Monitoring lake ice phenology from CYGNSS: Algorithm development and assessment using Qinghai Lake, Tibet Plateau, as a case study

This study introduces the first use of Global Navigation Satellite System Reflectometry (GNSS-R) for monitoring lake ice phenology. This is demonstrated using Qinghai Lake, Tibetan Plateau, as a case study. Signal-to-Noise Ratio (SNR) values obtained from the Cyclone GNSS (CYGNSS) constellation over four ice seasons (2018 to 2022) were used to examine the impact of lake surface conditions on reflected GNSS signals during open water and ice cover seasons. A moving t-test (MTT) algorithm was applied to time-varying SNR values allowing for the detection of lake ice at daily temporal resolution. Strong agreement is observed between ice phenology records derived from CYGNSS and Moderate Resolution Imaging Spectroradiometer (MODIS) imagery. Differences during freeze-up (i.e., the period starting with the first appearance of ice on the lake until the lake becomes fully ice covered) ranged from 3 to 21 days with a mean bias error (MBE) and mean absolute error (MAE) of 10 days, while those during breakup (i.e., the period beginning with the first pixel of open water and ending when the whole lake becomes ice-free) ranged from 3 to 18 days (MBE and MAE:  6 and 7 days, respectively).
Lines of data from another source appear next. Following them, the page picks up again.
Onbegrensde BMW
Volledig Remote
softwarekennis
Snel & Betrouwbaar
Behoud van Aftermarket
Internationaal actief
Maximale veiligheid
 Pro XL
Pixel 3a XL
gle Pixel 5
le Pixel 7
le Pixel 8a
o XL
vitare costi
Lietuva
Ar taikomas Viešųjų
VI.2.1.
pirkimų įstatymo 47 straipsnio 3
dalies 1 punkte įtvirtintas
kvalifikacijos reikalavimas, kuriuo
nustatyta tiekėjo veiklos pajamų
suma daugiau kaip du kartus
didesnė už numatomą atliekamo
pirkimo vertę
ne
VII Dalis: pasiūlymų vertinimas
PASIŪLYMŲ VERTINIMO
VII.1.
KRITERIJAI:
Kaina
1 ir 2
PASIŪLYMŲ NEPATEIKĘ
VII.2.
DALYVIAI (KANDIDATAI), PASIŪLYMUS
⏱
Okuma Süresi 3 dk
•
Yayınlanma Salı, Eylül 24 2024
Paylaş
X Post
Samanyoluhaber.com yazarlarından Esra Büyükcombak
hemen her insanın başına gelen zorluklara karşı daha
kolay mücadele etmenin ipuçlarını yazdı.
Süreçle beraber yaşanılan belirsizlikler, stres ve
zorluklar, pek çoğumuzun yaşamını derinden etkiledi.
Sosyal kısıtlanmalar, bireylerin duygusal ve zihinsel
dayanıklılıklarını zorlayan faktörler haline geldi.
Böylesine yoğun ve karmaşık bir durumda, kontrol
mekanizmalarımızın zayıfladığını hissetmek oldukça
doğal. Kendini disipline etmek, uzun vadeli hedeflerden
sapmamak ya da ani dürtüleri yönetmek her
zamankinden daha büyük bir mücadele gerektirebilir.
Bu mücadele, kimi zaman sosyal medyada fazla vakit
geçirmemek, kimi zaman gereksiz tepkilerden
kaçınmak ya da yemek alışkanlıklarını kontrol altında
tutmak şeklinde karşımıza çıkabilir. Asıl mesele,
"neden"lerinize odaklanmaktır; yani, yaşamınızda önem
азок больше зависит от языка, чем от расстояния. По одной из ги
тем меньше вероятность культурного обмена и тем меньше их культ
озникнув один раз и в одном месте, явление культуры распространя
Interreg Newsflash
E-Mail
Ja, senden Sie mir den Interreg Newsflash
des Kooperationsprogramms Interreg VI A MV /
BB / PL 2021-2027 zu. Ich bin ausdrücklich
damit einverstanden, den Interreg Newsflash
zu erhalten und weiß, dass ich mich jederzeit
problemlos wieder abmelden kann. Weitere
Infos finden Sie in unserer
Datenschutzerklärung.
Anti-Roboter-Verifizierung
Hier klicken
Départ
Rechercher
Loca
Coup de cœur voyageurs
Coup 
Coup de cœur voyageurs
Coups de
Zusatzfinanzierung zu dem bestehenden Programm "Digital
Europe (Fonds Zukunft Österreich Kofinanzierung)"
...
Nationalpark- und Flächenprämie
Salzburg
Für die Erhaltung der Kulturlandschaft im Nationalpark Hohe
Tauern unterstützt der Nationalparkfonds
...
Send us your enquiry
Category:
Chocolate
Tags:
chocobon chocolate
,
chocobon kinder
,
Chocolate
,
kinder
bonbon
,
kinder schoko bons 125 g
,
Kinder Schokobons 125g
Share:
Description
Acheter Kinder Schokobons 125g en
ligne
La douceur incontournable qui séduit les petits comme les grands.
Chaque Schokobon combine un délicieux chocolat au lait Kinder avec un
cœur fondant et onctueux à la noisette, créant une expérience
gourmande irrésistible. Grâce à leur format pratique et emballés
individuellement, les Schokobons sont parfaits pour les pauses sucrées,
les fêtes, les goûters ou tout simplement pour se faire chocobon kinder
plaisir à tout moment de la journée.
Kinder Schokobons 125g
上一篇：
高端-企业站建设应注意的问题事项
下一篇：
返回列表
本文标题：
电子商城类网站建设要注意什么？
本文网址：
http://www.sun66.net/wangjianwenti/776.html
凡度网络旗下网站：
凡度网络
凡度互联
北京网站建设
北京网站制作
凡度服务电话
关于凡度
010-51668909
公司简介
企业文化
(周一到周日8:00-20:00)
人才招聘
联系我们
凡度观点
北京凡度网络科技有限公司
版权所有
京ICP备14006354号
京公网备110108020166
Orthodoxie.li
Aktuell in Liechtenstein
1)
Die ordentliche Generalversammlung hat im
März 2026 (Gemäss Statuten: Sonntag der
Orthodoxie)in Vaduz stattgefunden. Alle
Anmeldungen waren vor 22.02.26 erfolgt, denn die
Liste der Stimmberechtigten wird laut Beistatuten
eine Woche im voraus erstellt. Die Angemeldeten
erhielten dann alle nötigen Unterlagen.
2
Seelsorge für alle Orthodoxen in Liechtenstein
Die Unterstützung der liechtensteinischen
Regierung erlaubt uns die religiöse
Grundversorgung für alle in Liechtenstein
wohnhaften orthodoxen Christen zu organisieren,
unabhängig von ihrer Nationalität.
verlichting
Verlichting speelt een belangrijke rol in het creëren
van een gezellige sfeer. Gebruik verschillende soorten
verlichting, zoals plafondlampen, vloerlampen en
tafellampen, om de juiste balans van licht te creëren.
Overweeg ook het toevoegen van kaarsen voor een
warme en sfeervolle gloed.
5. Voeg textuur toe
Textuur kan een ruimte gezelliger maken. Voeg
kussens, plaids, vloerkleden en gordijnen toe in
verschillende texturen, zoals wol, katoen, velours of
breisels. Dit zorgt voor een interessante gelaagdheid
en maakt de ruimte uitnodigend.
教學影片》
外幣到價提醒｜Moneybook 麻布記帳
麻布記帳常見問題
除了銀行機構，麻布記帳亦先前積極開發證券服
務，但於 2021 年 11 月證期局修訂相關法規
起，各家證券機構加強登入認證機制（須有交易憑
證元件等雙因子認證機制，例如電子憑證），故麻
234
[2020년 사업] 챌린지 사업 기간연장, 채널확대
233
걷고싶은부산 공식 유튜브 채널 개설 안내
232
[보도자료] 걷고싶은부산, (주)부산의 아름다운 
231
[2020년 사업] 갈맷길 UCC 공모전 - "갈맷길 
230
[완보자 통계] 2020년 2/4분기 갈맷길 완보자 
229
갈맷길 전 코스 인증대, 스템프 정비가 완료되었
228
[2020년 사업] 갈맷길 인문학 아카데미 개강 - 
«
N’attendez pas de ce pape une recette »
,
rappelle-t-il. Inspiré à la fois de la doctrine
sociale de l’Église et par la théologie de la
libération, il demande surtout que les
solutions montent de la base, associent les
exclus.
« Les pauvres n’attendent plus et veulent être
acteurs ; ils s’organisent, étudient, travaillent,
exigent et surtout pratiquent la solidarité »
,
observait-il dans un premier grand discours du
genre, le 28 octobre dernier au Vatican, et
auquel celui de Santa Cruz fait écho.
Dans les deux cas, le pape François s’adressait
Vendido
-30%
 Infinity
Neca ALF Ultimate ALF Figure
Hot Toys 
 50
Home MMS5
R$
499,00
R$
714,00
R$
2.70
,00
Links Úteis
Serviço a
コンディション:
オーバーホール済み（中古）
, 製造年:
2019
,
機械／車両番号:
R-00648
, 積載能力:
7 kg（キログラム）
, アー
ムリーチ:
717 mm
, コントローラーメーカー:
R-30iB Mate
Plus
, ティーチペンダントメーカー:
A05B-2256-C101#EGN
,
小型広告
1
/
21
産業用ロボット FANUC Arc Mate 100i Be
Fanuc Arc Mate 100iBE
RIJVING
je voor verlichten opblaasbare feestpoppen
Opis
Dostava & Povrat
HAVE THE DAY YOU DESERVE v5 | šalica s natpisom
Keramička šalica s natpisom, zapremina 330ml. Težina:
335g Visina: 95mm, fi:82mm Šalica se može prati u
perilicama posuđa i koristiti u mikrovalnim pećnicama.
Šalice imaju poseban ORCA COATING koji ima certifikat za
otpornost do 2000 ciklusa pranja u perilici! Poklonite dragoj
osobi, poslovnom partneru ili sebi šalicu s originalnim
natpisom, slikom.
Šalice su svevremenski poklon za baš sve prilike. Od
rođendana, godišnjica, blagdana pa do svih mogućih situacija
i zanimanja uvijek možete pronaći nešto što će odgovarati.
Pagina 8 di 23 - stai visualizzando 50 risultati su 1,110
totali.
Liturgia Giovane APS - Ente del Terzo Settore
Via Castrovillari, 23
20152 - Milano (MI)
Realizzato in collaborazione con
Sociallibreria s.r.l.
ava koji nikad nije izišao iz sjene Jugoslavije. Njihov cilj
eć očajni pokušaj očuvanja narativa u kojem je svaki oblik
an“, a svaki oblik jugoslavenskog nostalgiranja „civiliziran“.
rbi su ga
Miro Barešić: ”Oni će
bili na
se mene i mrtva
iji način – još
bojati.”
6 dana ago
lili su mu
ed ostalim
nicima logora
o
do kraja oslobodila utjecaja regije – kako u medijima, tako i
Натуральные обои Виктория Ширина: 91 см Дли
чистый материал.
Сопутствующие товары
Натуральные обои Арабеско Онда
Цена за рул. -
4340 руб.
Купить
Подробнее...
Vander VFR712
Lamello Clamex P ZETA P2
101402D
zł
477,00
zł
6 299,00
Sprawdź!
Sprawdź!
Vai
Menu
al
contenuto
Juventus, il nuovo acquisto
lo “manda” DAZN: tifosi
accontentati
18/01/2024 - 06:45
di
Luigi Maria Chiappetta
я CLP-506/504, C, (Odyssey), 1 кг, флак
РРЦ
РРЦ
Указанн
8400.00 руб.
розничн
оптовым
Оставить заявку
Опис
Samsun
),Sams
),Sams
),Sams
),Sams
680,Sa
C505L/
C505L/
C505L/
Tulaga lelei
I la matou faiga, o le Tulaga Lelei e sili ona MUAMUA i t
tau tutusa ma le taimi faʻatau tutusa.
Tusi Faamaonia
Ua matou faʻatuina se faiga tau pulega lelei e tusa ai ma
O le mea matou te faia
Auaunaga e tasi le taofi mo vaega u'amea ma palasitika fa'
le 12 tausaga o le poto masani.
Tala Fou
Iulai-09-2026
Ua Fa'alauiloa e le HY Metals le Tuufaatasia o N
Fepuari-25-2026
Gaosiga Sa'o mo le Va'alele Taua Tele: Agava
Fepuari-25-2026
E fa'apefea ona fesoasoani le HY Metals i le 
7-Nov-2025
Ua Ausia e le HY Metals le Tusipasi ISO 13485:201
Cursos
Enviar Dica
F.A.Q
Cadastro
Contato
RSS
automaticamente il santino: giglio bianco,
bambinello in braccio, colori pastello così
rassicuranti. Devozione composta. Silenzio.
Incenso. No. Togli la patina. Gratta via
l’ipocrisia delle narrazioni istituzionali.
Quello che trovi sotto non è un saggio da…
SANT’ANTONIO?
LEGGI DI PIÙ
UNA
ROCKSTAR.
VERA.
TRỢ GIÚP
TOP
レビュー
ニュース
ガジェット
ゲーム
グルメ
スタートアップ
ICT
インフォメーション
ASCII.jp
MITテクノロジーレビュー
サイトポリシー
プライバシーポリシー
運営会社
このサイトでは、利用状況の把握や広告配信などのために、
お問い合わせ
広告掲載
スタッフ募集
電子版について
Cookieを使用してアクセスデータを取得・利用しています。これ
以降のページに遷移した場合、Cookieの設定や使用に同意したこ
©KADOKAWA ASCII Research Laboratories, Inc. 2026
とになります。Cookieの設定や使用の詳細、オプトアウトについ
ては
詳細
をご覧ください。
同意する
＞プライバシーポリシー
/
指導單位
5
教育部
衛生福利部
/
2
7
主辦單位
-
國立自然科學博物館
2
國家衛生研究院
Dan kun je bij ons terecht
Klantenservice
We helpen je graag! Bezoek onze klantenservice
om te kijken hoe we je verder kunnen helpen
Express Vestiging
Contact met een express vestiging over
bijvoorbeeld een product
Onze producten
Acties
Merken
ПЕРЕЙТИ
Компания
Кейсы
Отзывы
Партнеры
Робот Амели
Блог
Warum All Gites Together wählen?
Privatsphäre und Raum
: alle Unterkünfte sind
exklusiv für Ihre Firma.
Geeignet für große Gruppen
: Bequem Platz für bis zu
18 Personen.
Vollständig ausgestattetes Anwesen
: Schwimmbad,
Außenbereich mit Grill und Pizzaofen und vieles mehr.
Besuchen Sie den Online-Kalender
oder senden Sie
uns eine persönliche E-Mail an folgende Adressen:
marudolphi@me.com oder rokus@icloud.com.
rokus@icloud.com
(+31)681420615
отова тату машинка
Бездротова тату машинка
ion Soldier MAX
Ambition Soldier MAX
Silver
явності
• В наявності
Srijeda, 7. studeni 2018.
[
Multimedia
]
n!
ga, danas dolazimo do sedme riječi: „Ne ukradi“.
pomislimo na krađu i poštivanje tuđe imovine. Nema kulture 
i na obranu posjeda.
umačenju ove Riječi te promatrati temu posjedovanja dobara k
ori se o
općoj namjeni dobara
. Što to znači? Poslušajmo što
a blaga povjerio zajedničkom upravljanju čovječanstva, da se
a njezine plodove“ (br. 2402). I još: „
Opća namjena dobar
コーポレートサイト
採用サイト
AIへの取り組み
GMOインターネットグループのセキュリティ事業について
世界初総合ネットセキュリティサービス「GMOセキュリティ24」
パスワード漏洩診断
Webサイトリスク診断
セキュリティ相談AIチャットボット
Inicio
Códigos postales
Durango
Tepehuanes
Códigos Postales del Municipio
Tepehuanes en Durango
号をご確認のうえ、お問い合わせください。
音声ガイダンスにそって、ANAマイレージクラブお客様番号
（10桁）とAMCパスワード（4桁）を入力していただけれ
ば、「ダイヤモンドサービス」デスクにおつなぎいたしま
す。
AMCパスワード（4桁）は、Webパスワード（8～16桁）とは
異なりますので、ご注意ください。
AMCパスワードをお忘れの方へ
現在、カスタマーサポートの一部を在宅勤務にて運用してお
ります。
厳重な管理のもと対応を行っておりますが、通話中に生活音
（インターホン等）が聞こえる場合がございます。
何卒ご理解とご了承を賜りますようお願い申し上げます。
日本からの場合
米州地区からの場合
Observations during the breakup period revealed the sensitivity of GNSS reflected signals to the onset of surface (snow and ice) melt before the appearance of open water conditions as determined from MODIS. While the CYGNSS constellation is limited to the coverage of lakes between 38° S and 38° N, the approach presented herein will be applicable to data from other GNSS-R missions that provide opportunities for the monitoring of ice phenology from large lakes globally (e.g., Spire constellation of satellites).